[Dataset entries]
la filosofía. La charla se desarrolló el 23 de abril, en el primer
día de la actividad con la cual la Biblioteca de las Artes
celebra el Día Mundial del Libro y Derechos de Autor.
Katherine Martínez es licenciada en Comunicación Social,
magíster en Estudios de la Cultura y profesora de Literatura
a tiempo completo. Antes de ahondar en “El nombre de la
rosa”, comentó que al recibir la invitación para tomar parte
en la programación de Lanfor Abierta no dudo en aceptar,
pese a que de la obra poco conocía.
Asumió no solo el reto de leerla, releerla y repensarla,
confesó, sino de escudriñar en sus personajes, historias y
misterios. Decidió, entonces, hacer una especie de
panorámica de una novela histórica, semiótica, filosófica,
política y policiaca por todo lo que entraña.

...

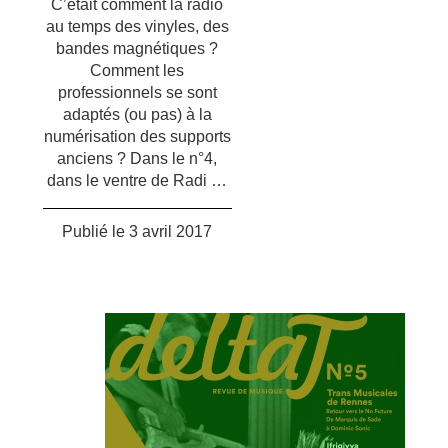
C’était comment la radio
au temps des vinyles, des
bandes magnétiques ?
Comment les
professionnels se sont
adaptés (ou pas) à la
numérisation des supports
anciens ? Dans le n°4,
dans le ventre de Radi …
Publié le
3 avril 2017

Aim of the task :: What is asked for is an exact copy of the lines above from the one containing "la filosofía. La" through the one containing "Asumió no solo", and only those.

Solution to this exercise ::
la filosofía. La charla se desarrolló el 23 de abril, en el primer
día de la actividad con la cual la Biblioteca de las Artes
celebra el Día Mundial del Libro y Derechos de Autor.
Katherine Martínez es licenciada en Comunicación Social,
magíster en Estudios de la Cultura y profesora de Literatura
a tiempo completo. Antes de ahondar en “El nombre de la
rosa”, comentó que al recibir la invitación para tomar parte
en la programación de Lanfor Abierta no dudo en aceptar,
pese a que de la obra poco conocía.
Asumió no solo el reto de leerla, releerla y repensarla,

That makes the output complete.